Addicted to Love? | Relationship Addiction

Do you tend to get involved quickly? Do you have relationship addiction? Have you gone from relationship to relationship? Are you like Julia Roberts in Runaway Bride where you don’t know how you like “your own eggs?” Do you find yourself in a relationship before actually getting to know someone?

People who are addicted to love end up projecting an ideal onto a relationship and often being disappointed when the reality of the relationship does’nt match witth the idealized version. The media does not help. Romantic movies give unrealistic messages and encourage idealized relationships where couples meet, become enmeshed and immediately end up happy together. Love songs which use language such as “I can’t live without you” or “My world is empty without you, babe”
basically describe and romanticize obsessive love.

In a normal relationship, some of this does happen. Of course in the beginning, it is very exciting and “infatuation” can seem like love. it IS possible that real love can develop from something that starts out as infatuation but the difference is, that time is allotted so that it can develop. Real bonding needs time to develop.

Romance or love addicts are loathe to spend the time slowly getting to know the other person because they refuse to give up the “high” of romantic love, lust or infatuation.

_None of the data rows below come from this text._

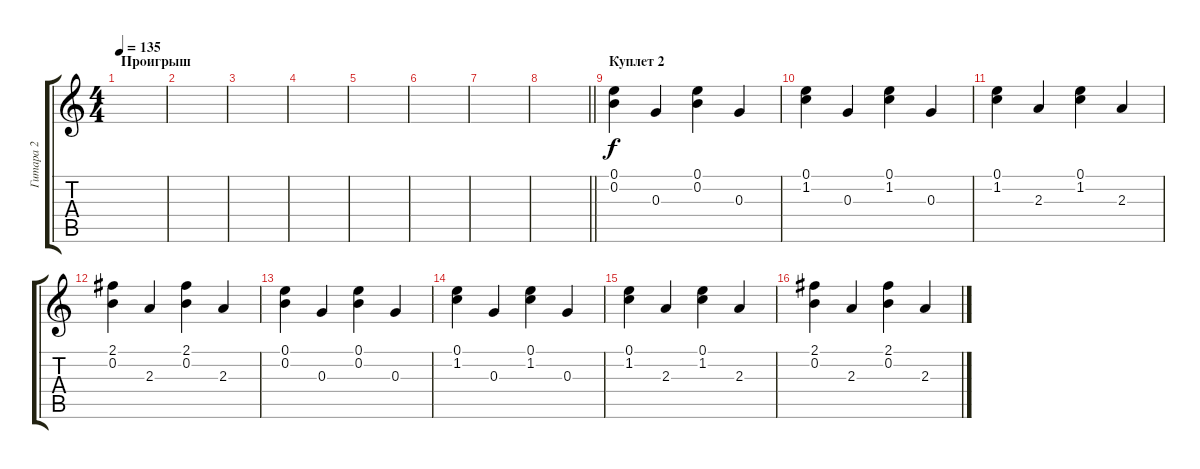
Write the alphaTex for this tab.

\track ("Гитара 2" "Гитара 2") {instrument acousticguitarsteel}
\staff {score tabs}
\tuning (E4 B3 G3 D3 A2 E2) {hide}
\ts (4 4)
\section ("" "Проигрыш")
\tempo 135
\clef g2
\ks c
|
|
|
|
|
|
|
\barLineRight lightlight
|
\section ("" "Куплет 2")
(0.1 0.2).4 0.3.4 (0.1 0.2).4 0.3.4 |
(0.1 1.2).4 0.3.4 (0.1 1.2).4 0.3.4 |
(0.1 1.2).4 2.3.4 (0.1 1.2).4 2.3.4 |
(2.1 0.2).4 2.3.4 (2.1 0.2).4 2.3.4 |
(0.1 0.2).4 0.3.4 (0.1 0.2).4 0.3.4 |
(0.1 1.2).4 0.3.4 (0.1 1.2).4 0.3.4 |
(0.1 1.2).4 2.3.4 (0.1 1.2).4 2.3.4 |
(2.1 0.2).4 2.3.4 (2.1 0.2).4 2.3.4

As with many addictions, denial is often at work. Many women report being frustrated with friends who seek advice from them about relationships. They say things like, “I don’t understand it, in all other areas, she proves to be intelligent and reasonable. At work, with fitness and health and with her friendships, but with this one issue, this very “pulled together” woman ends up acting like a teenager, over and over. She knows no logic.

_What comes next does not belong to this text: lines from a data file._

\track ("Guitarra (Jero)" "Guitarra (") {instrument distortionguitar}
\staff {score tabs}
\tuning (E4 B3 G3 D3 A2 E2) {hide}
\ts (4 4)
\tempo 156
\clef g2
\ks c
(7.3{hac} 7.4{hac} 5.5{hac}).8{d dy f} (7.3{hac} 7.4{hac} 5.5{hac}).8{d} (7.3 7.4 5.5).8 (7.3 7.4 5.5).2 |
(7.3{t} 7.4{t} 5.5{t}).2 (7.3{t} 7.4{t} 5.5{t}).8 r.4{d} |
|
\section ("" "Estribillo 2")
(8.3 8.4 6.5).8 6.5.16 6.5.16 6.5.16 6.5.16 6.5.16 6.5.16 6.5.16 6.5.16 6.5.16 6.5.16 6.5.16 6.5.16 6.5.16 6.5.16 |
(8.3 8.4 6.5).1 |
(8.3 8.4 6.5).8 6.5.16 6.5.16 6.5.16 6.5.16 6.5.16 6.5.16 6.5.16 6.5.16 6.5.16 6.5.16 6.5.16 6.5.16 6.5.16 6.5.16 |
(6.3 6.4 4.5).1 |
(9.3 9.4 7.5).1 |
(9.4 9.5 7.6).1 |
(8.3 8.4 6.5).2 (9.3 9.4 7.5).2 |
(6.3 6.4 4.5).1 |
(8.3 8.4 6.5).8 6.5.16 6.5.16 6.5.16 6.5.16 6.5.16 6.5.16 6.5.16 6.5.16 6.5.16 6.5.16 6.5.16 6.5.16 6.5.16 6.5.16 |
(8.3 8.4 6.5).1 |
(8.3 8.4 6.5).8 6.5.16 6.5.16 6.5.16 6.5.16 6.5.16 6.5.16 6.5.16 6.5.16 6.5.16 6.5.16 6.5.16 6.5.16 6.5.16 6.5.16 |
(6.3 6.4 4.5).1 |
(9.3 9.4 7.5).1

Sometimes, people get “hooked” on the feeling of what they think is “being in love” when in fact, as in other addictions, this process is actually being used to avoid other issues. It could be anxiety about developing a relationship, fear of true intimacy and a sense of hopelessness about connecting in a healthy way.

These men and women who are caught up in this addiction have often not seen models of healthy relationships in their early years. in normal development, children get to see that in functional relationships, that is not perfect or exciting all the time. They get to see a healthy model of compromise and negotiation as well as commitment. They also get to see that good relationships take a lot of work and although love is important, that it is not the only element and certainly not the one that keeps people committed in a functional way. It is maturity, accepting that there will be things that you don’t like about your partner, that your roles may change from time to time and that commitment and flexibility are very important.

“Love Addicts” have typically either only seen terribly dysfunctional relationshps or social isolation. They may have seen violence or abuse whether physical or emotional and they may have an idealized version of a “perfect relationship” that will heal the effects of a difficult childhood. The problem is that at first, the infatuation appears to “fix it all”, but unfortunately it doesn’t last. So the beginning of a relationship fuels the “feel good” brain chemistry and they are off!

Individual treatment for people who become aware that they have this issue can be helpful. There are also 12 step programs such as SLAA (Sex and Love Addicts Anonymous). So, if you are finding that you have a pattern of getting involved in these sorts of relationships, think about getting some professional help and beginning a better relationship with yourself first. As Whitney Houston said in one of her hit songs, you can learn to have “The Greatest Love of All”!